New Orleans Saints NFC championship tickets warrant jail pass for Jefferson Parish inmate
Posted on Feb 1, 2010 in Local Issues, Sports
A 24th Judicial District Court magistrate released a Metairie man from jail for two days last month so he could attend the Jan. 24 NFC championship game.
But James Buisson, 31, who was jailed on a probation violation, returned two days late to the Jefferson Parish Correctional Center.
The order from Magistrate Commissioner Carol Kiff freeing Buisson caught correctional officers by surprise, leading them to double check with the magistrate to ensure it was accurate, Sheriff Newell Normand said.
“Release from 1-23-10 at noon until 1-25-10 at noon so he can go to the Saints-Vikings game – He has tickets,” Kiff wrote in the Jan. 19 order.
Normand said he learned of Kiff’s directive when Buisson failed to return to jail on time.
“That’s the first time that I’m aware of that we let somebody out to see a Saints game,” Normand said Monday.
Kiff declined comment Monday. Chief Judge Robert Murphy called the action “inappropriate” because she amended Buisson’s sentence on her own without giving prosecutors a hearing in which to object.
“The district attorney had no opportunity to do that, and the commissioner was in error,” Murphy said.
Buisson remains in jail, said Normand, who on Thursday notified 24th Judicial Distrct Judge John Molaison of Kiff’s decision. Molaison, the deputy chief judge who oversees commissioner’s court, said he will present the matter to a court committee.
Kiff is appointed by the judges to oversee some preliminary criminal matters, including signing warrants and determining whether police have enough evidence to keep people in jail.

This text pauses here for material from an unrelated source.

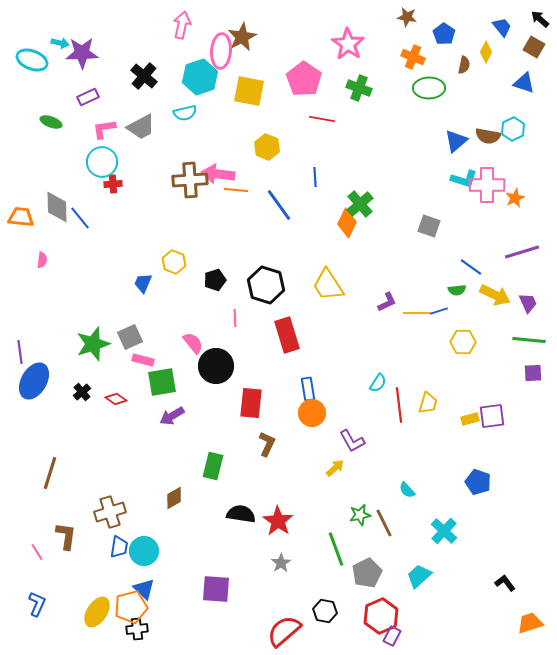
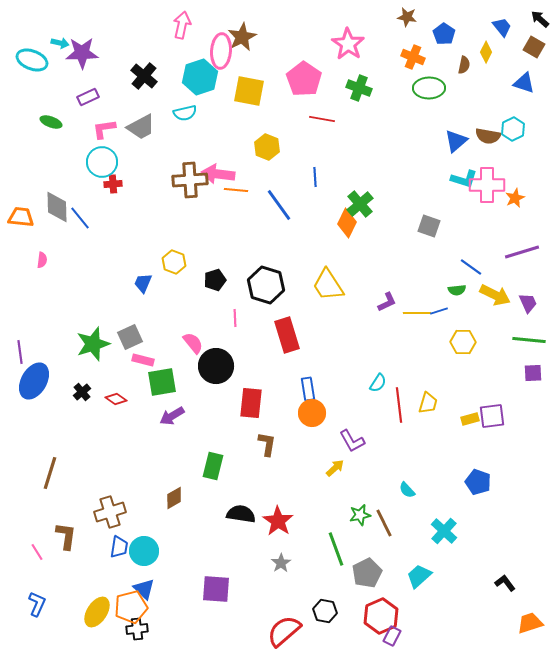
brown L-shape at (267, 444): rotated 15 degrees counterclockwise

Bussion’s attorney, Gerry Archer, said Monday he left court Jan. 19 after Buisson admitted to the probation violation and was taken into custody. He said he was unaware Kiff released his client until a court clerk notified him the day after the game that Buisson hadn’t returned to jail.
“As an officer of the court, … I told him to report immediately,” Archer said. “He turned himself in the following day.”
He said he didn’t ask Buisson if he attended the Saints game. Buisson could have asked to delay the hearing until after the game but did not, Archer added.
“She probably gave him credit for taking responsibility for his actions,” Archer said of Buisson acknowledging the probation violation.
The matter stems from Buisson’s Feb. 15, 2009, arrest, when deputies saw him discard “a clear plastic baggie” of marijuana onto the jail floor during booking, according to a probable cause affidavit. The affidavit does not specify why Buisson was arrested in the first place.
Buisson pleaded guilty April 15 to misdemeanor possession of marijuana. Kiff, who presided over the case after former Judge Joan Benge transferred it to commissioner’s court, sentenced Bussion to three months in jail. But Kiff suspended the sentence and gave him a year of probation, records show.
In July, Buisson tested positive for marijuana and was $841 in arrears in paying his probation fees and court costs, according to the Jefferson Parish district attorney’s office. On Jan. 19, Kiff reinstated the original 3-month jail sentence, but she added the caveat that he be allowed to attend the Saints game.
“I can’t believe this,” Beverly Siemssen, president of Victims and Citizens Against Crime, said Monday of Buisson’s release. “I mean, how is this going to teach him a lesson?”
She likened Kiff’s decision to former Judge Martha Sassone allowing rapper Corey “C-Murder” Miller to leave the state to promote a book and meet with a record executive while he was awaiting trials for murder in Jefferson Parish and attempted murder in Baton Rouge. Miller later pleaded guilty in Baton Rouge and was convicted in Jefferson Parish.
Siemssen said she could understand an inmate being temporarily released if there was a death in the family or to see a terminally ill family member one last time, especially if the inmate is a first-time offender. “That would be the only reason,” she said
But never to attend a Saints game, she said.
“He does the crime, he does the time, whether he has tickets or not,” Siemssen said. “That’s no reason to let him go.”
Buisson plead guilty to six counts of simple burglary 2002 and was sentenced to three years in prison, in a series of automobile break-ins. In 2007, he pleaded guilty a misdemeanor charge of battery on a Harahan police officer, for which he was sentenced to six months in parish jail.
Buisson also has arrests for narcotics-related charges in New Orleans. Records show he was never prosecuted.